INSTRUCTIONS TO FOLLOW
Extend the article below about Jim Reeves's 1962 single "I'm Gonna Change Everything," starting after its final sentence.

Single by Jim Reeves

from the album Have I Told You Lately That I Love You?
- B-side: "Pride Goes Before a Fall"
- Released: 1962
- Genre: Country
- Length: 1:58
- Label: RCA Victor
- Songwriter: Alex Zanetis
- Producer: Chet Atkins

Jim Reeves singles chronology
| "Adios Amigo" (1962) | "I'm Gonna Change Everything" (1962) | "You're the Only Good Thing (That's Happened to Me" (1962) |

= I'm Gonna Change Everything =

"I'm Gonna Change Everything" is a 1962 single by the American country singer Jim Reeves. It was one of his many country hits in 1962. The song was written by Alex Zanetis, who wrote a lot of country hits.

== Jim Reeves version ==

=== Release and reception===
After the success of "Adios Amigo" in the last months, "I'm Gonna Change Everything" was released as a seven-inch single in July 1962 by RCA Victor Records. The song was later included in his 1964 compilation album Have I Told You Lately That I Love You?, but not in the UK release of the album. It was backed by another country song written by Leon Payne, "Pride Goes Before a Fall" on the B-side.

STORED RECORDS
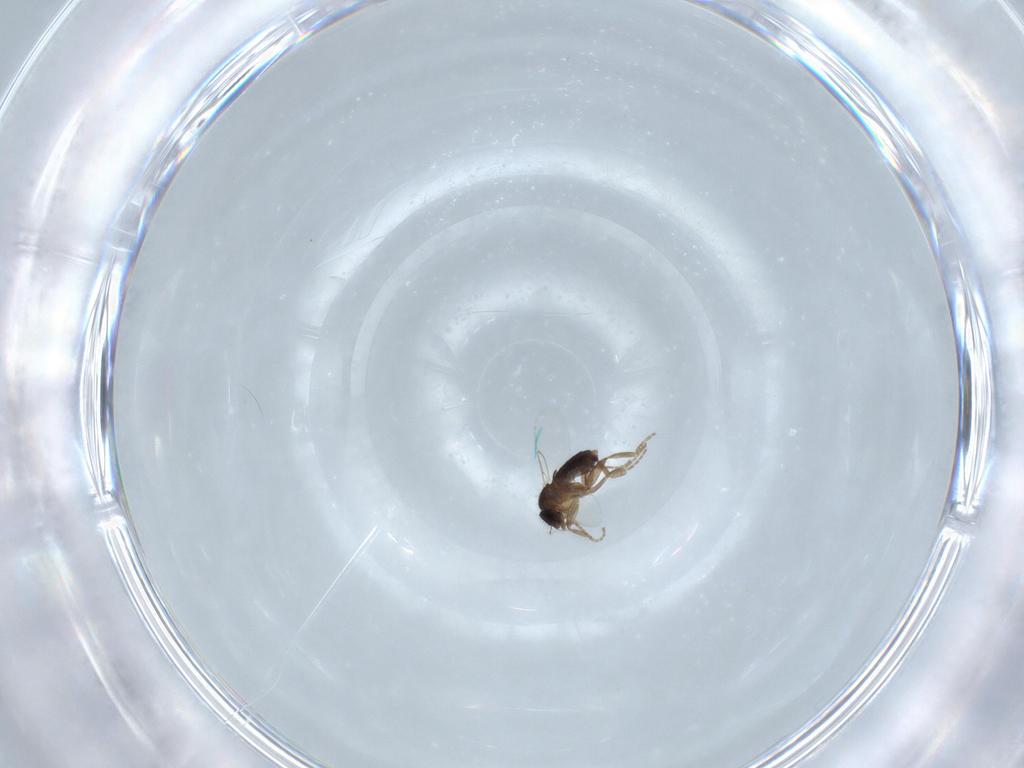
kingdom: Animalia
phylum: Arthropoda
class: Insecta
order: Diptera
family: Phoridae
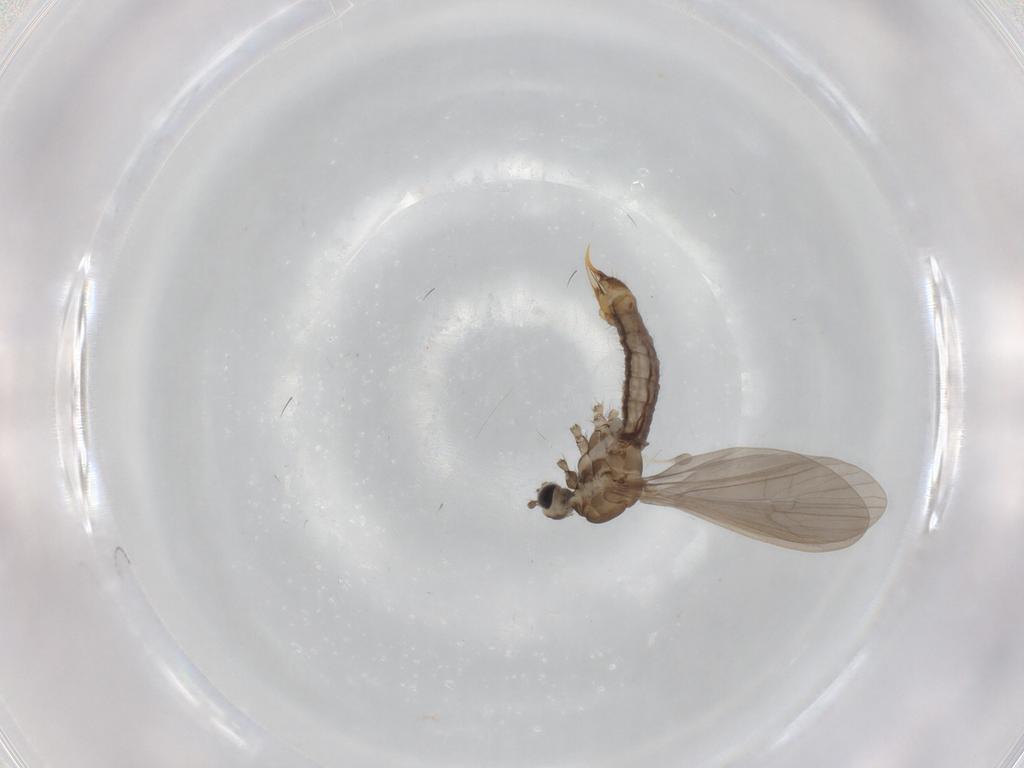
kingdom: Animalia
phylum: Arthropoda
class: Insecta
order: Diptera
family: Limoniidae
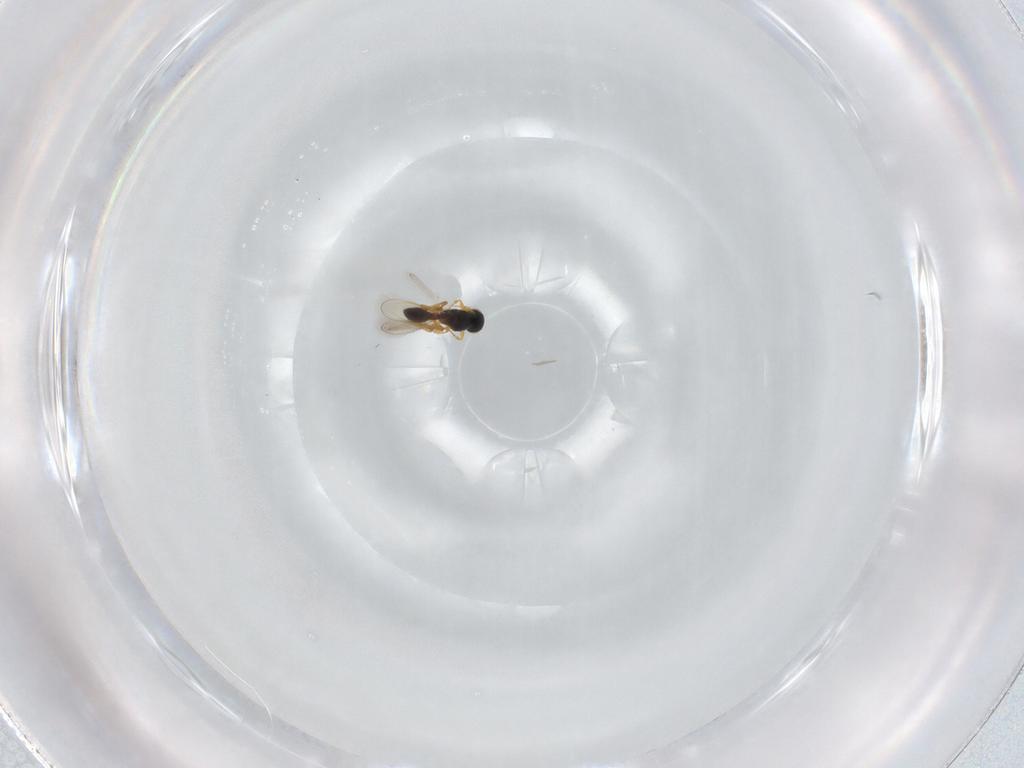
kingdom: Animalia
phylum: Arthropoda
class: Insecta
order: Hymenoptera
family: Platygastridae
* * *
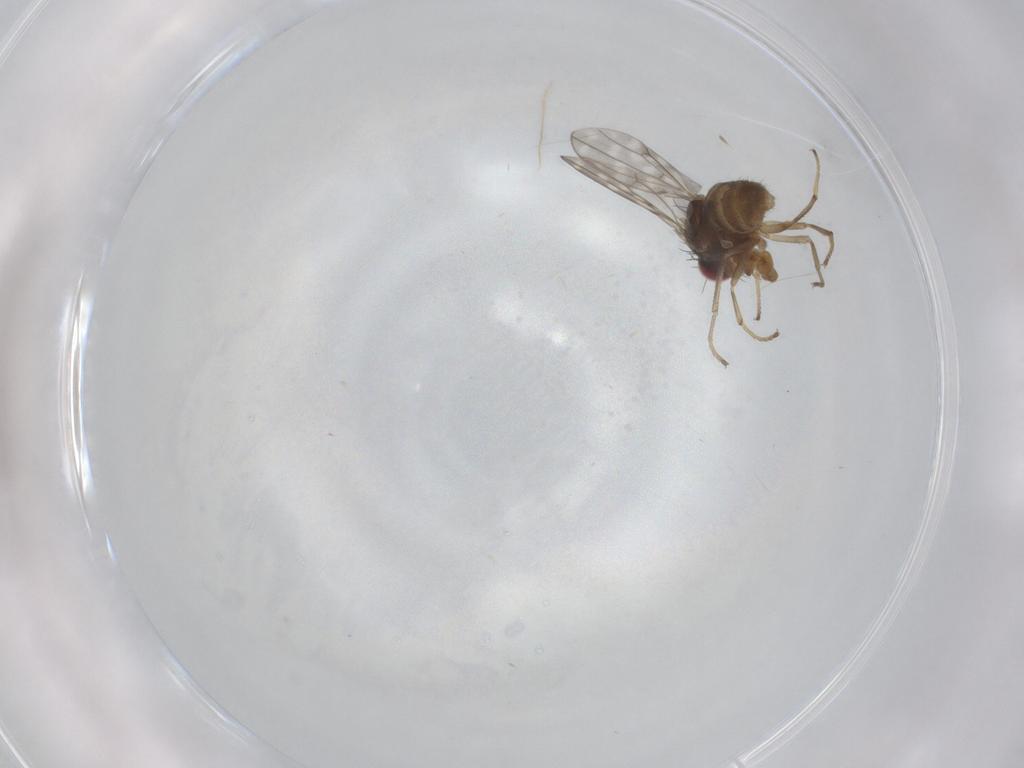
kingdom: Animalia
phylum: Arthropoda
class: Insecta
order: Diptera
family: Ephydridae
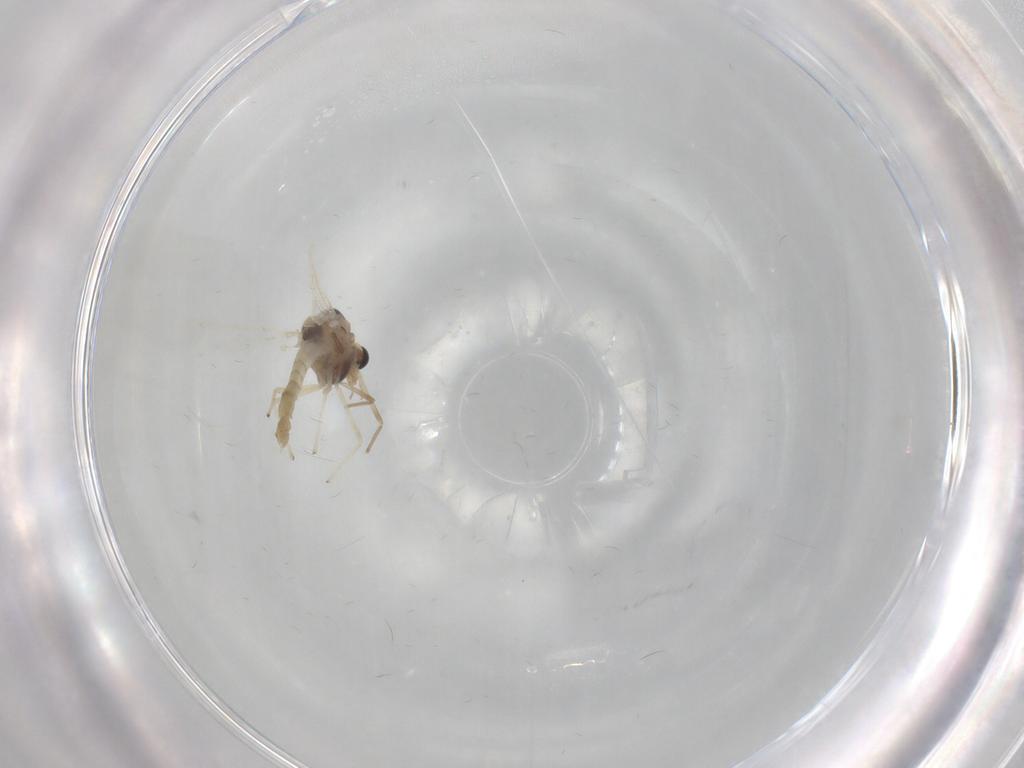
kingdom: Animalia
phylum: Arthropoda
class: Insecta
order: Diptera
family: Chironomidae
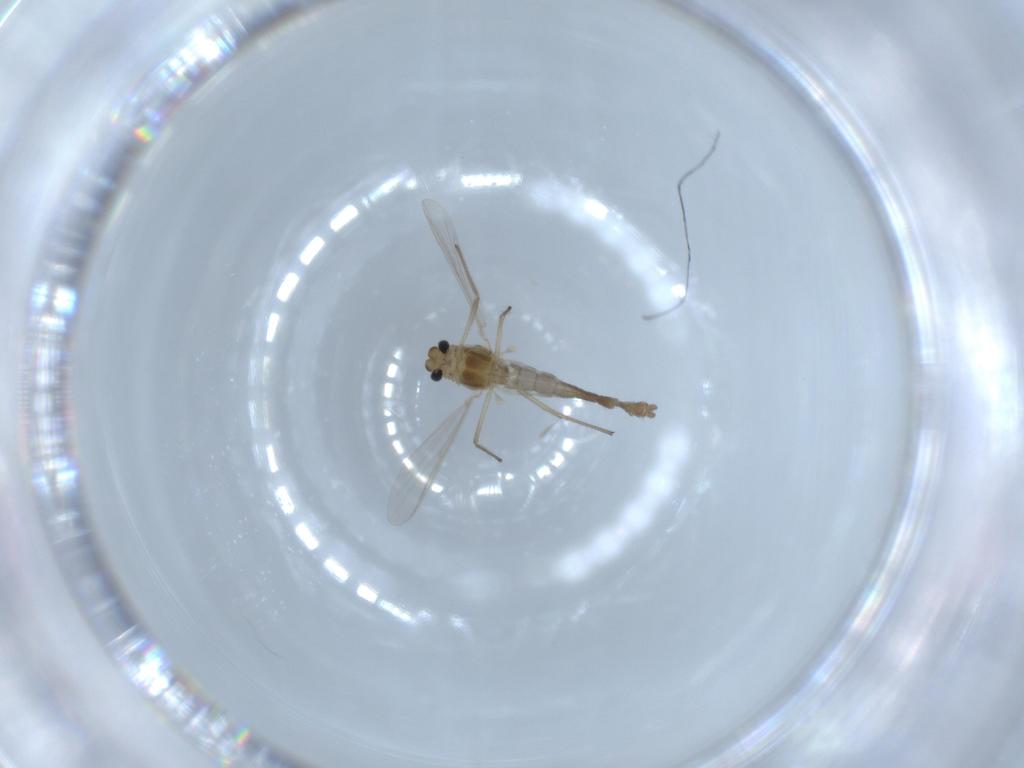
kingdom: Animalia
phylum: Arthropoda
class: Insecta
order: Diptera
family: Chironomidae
==
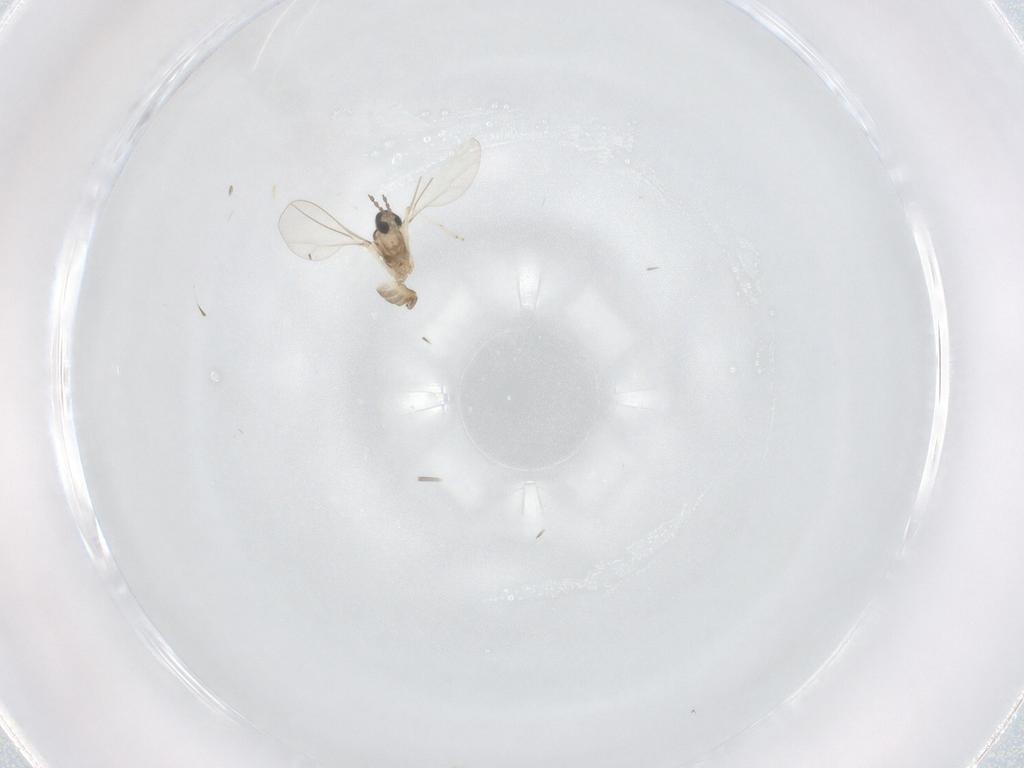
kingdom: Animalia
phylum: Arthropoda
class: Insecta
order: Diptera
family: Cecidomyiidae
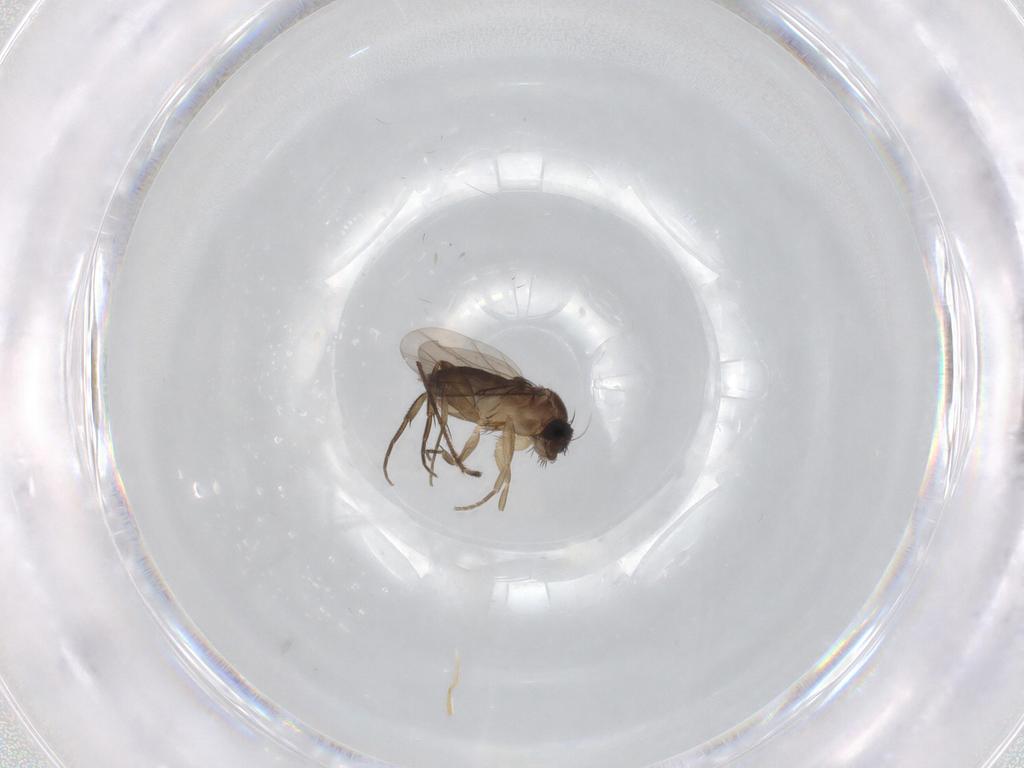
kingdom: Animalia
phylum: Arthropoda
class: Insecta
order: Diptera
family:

REPLY
The single received a positive reception upon its release. Cashbox reviewed the single in early August and stated that "Reeves, who's been well represented on both the pop and country charts for a number of years now, can have one of his biggest two-market hits to date in 'I'm Gonna Change Everything.' It’s a soft beat cha cha heartbreaker that Reeves dual-tracks in grade 'A' fashion. They noted that "Jim's at his mellow-toned best on the superb, crying towel lilter, 'Pride Goes Before A Fall,'" calling it a "Great pairing." Billboard believed that the "Reeves' velvet pipes are in fine form again on these two sides." They said, "First up is a smart piece of material, done in a more up-tempo style." They called the flip a "mellow ballad effort with a fine teaming of voices and instruments behind Reeves' vocal," noting "Either can move."
=== Chart performance ===

"I'm Gonna Change Everything" by Reeves reached No. 1 on the US Cashbox country chart and No. 2 on the US Billboard country chart. "Pride Goes Before a Fall" also reached both country charts, peaking at No. 18 on the Billboard chart and at a lower No. 31 on the Cashbox charts.

== Cover versions ==

The song has been covered by many country and traditional pop singers:

- Jimmy Roselli released the song as a single in 1966. It reached No. 29 on the Easy Listening, during a seven-week run on the chart.
- Dean Martin's version was first recorded for his country album Dean "Tex" Martin Rides Again and was later featured on his top ten hit The Door Is Still Open to My Heart album.
- Country singer George Jones included the song on his 1965 album I Get Lonely in a Hurry.
- Another country singer, Kitty Wells included the song in her 1966 Songs Made Famous by Jim Reeves, with as the name suggests includes famous Jim Reeves songs.

== Charts ==

Chart performance for "I'm Gonna Change Everything"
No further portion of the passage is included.